Segment Start: Document passage

A 3-D printer can be used to create a gun frame, which is the only individual part of a firearm that federal law regulates, and then assemble a working firearm by equipping it with commercially made aftermarket components that are not regulated, including the slide, barrel, and trigger mechanism, Mr. Chittum said.
The Pennsylvania authorities said Mr. Mangione’s pistol had a plastic handle, a metal slide and a threaded metal barrel.
The authorities say the weapon appeared to match the one seen in grainy surveillance video of the killing that circulated widely. It had a distinctive suppressor attached to the barrel, prompting conjecture that the shooter might be a professional hit man.
In the surveillance video, the shooter exhibits familiarity and proficiency with the weapon, appearing to clear a jam at one point and resuming his fatal fire.
The authorities have not said that Mr. Mangione made the gun he was found with. But there are an increasing number of do-it-yourself gun makers, some of whom are skirting the law.
People prohibited from owning guns, like felons, can readily obtain ghost guns, which do not bear serial numbers, unlike firearms made by companies and bought from licensed dealers.
Tracing a ghost gun’s bullets in criminal investigations can be difficult. The gun taken from Mr. Mangione had a loaded Glock magazine with six 9-millimeter full metal jacket rounds, and he also had one loose 9-millimeter hollow-point round, according to a criminal complaint filed in Pennsylvania.
Three-dimensional printing makes it much easier for the average person to quickly and cheaply build gun components.
Plans for creating homemade guns are available online. Makers often share their plans online with other enthusiasts.
A handwritten document found on Mr. Mangione downplayed the difficulty of planning the shooting as a “fairly trivial” process that included “basic CAD,” an apparent reference to the computer-aided design software behind the 3-D printing process.

Segment End: Document passage

# Activity
Print the part of the article on 3-D printed guns between "People prohibited from" and "filed in Pennsylvania.", inclusive. The material after the article on 3-D printed guns is separate from it.

Segment Start: Supplied data

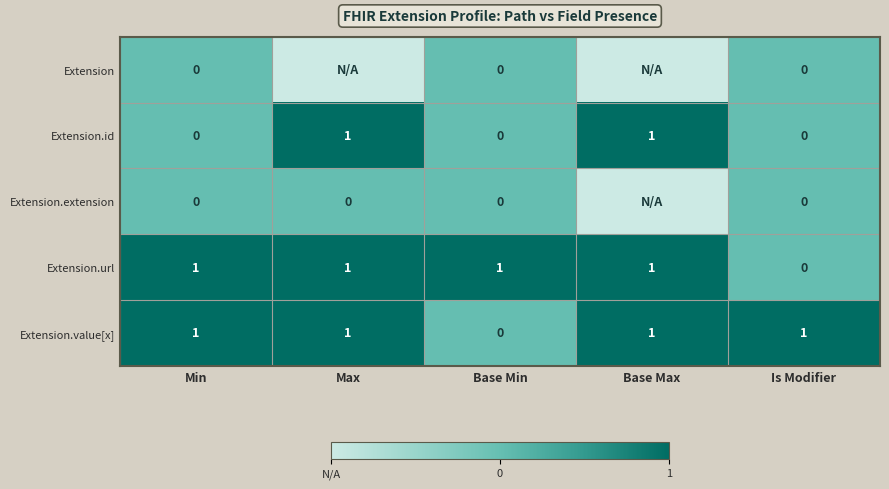

How many data points does each series have?

5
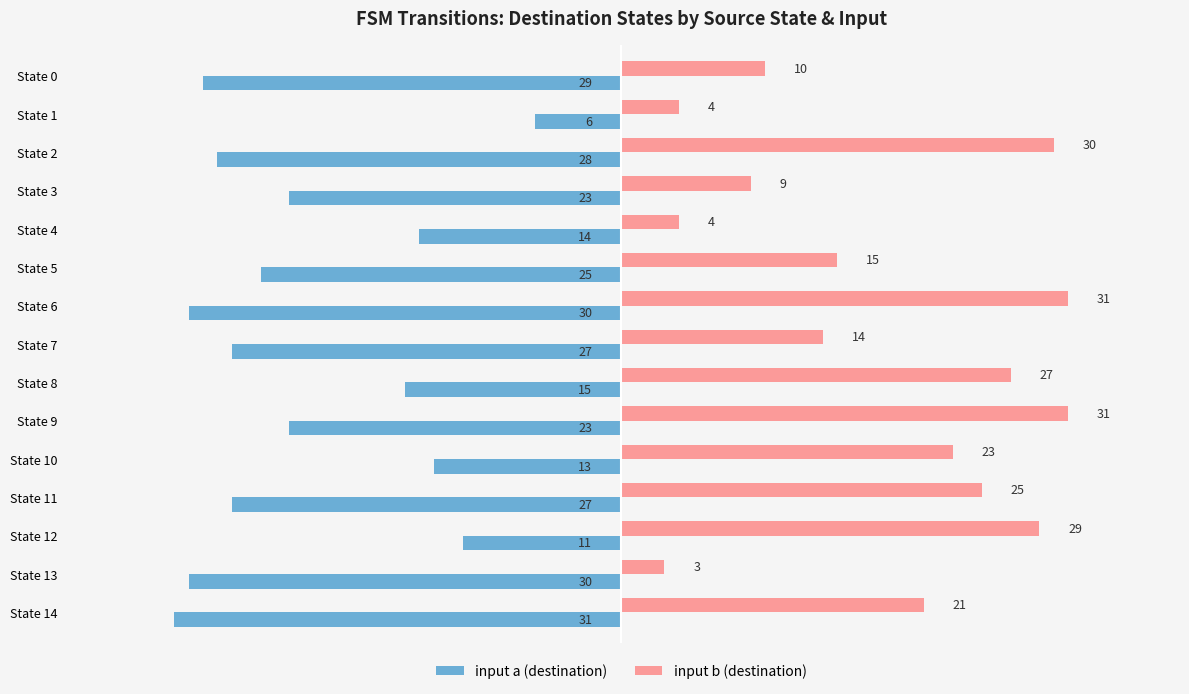

Rank the series by their maximum value, from lowest to highest.

input a (destination), input b (destination)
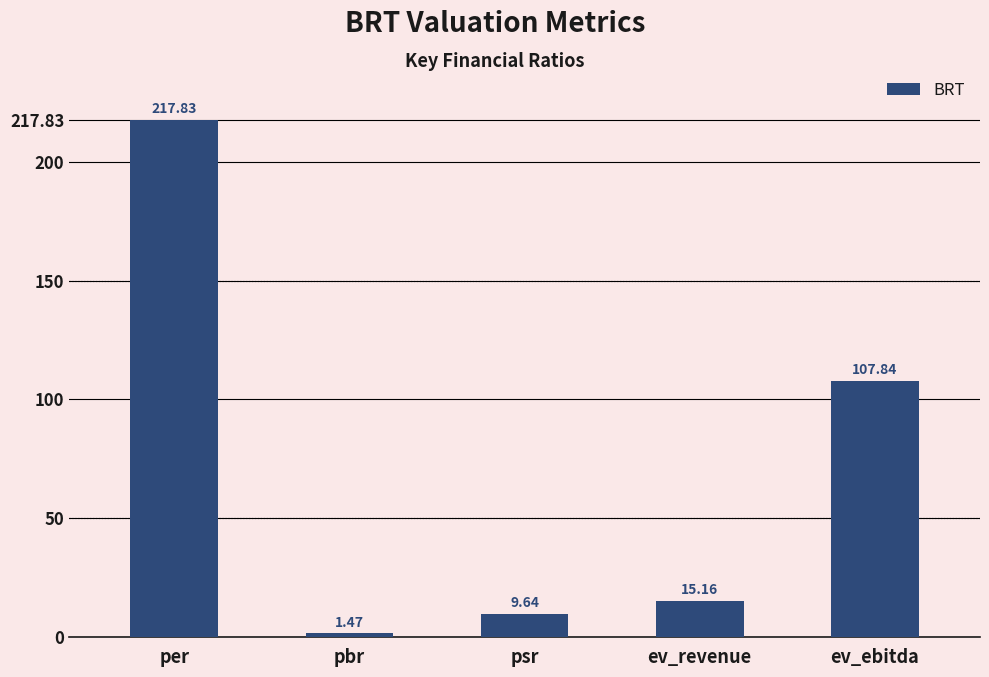

At which label is the value closest to 109?

ev_ebitda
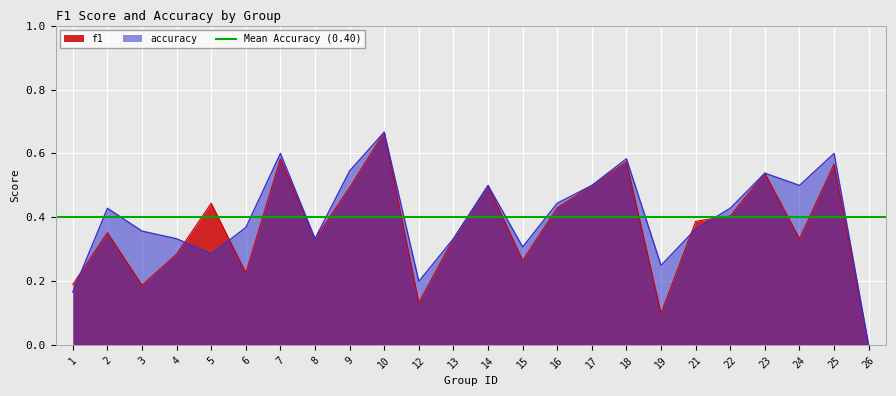

What is the difference between the maximum and minimum values in the f1 series?

0.7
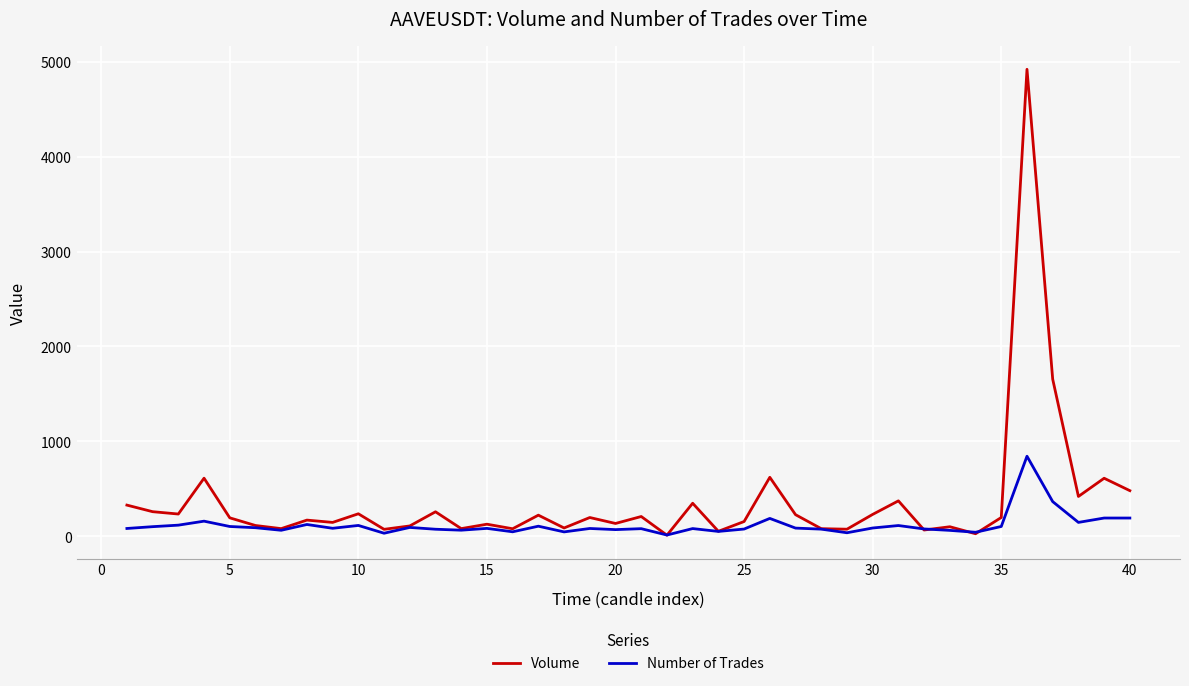

Which series has the widest spread of values?

Volume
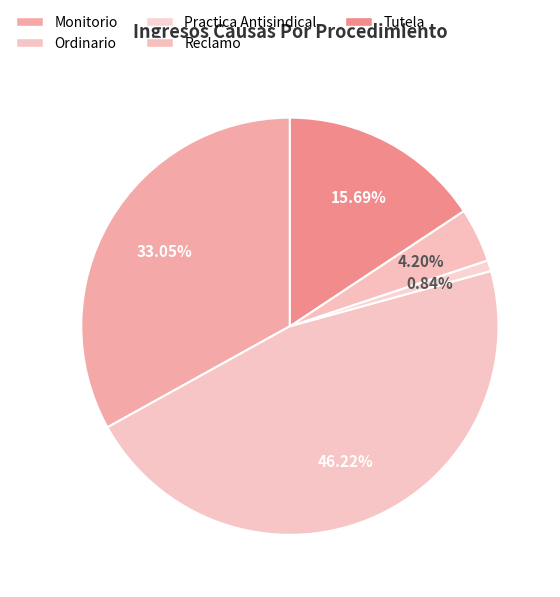

To the nearest percent, what percentage of the pie is Ordinario?

46%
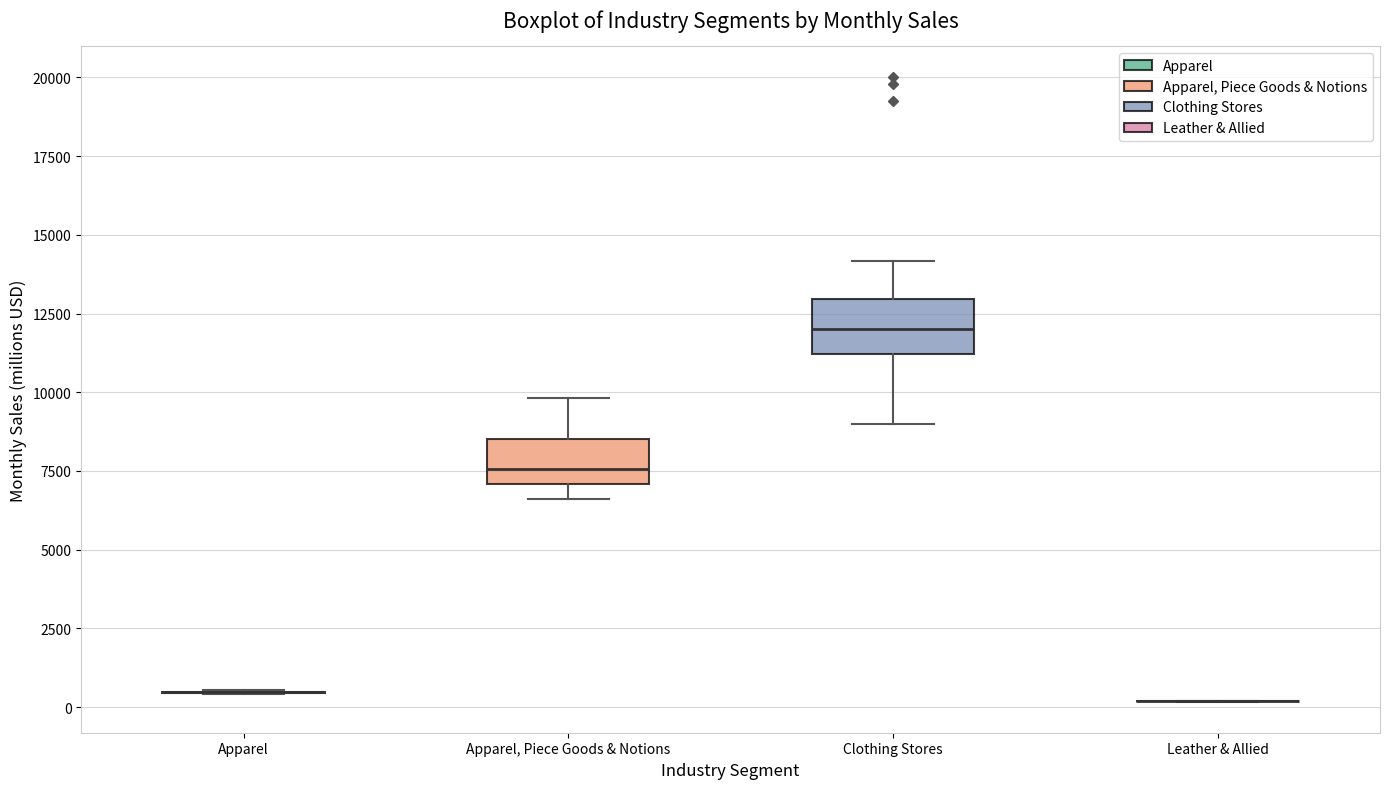

Where does the lower whisker of the box for Clothing Stores end on the y-axis? The values are not printed on the chart, so give them approximately, as read against the axis.

9000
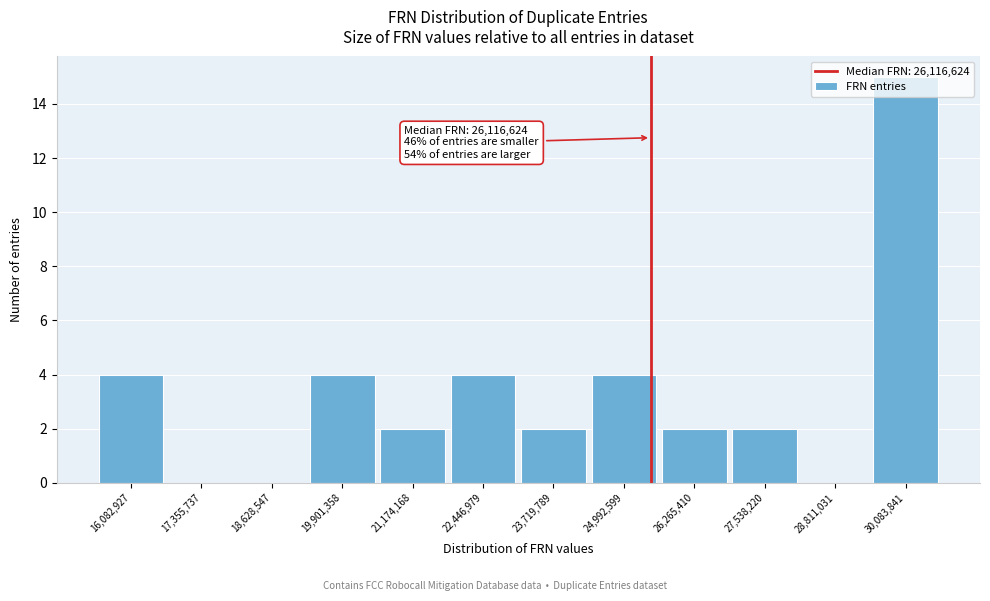

What is the maximum value shown in the chart?

15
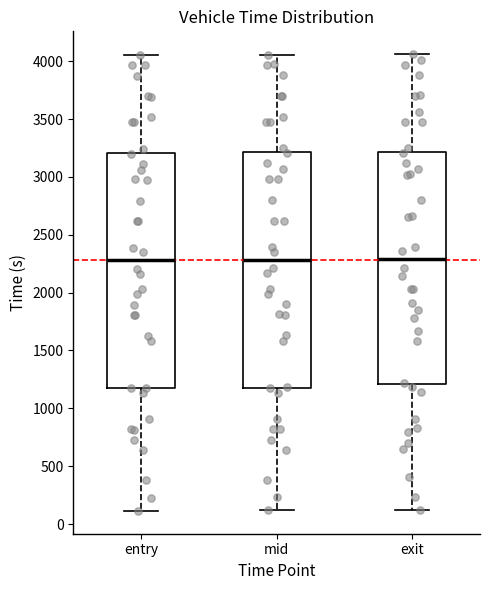

Reading left to right, transcribe this box plot: for each box, give where its median line is, the range the box spans, and where its two whiskers end, as read against the y-axis. The values are not printed on the chart, so give them approximately, as read against the axis.

entry: median 2300, box 1200 to 3200, whiskers 100 to 4050
mid: median 2300, box 1200 to 3200, whiskers 100 to 4050
exit: median 2300, box 1200 to 3200, whiskers 100 to 4050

Segment End: Supplied data

# Response to this task
People prohibited from owning guns, like felons, can readily obtain ghost guns, which do not bear serial numbers, unlike firearms made by companies and bought from licensed dealers.
Tracing a ghost gun’s bullets in criminal investigations can be difficult. The gun taken from Mr. Mangione had a loaded Glock magazine with six 9-millimeter full metal jacket rounds, and he also had one loose 9-millimeter hollow-point round, according to a criminal complaint filed in Pennsylvania.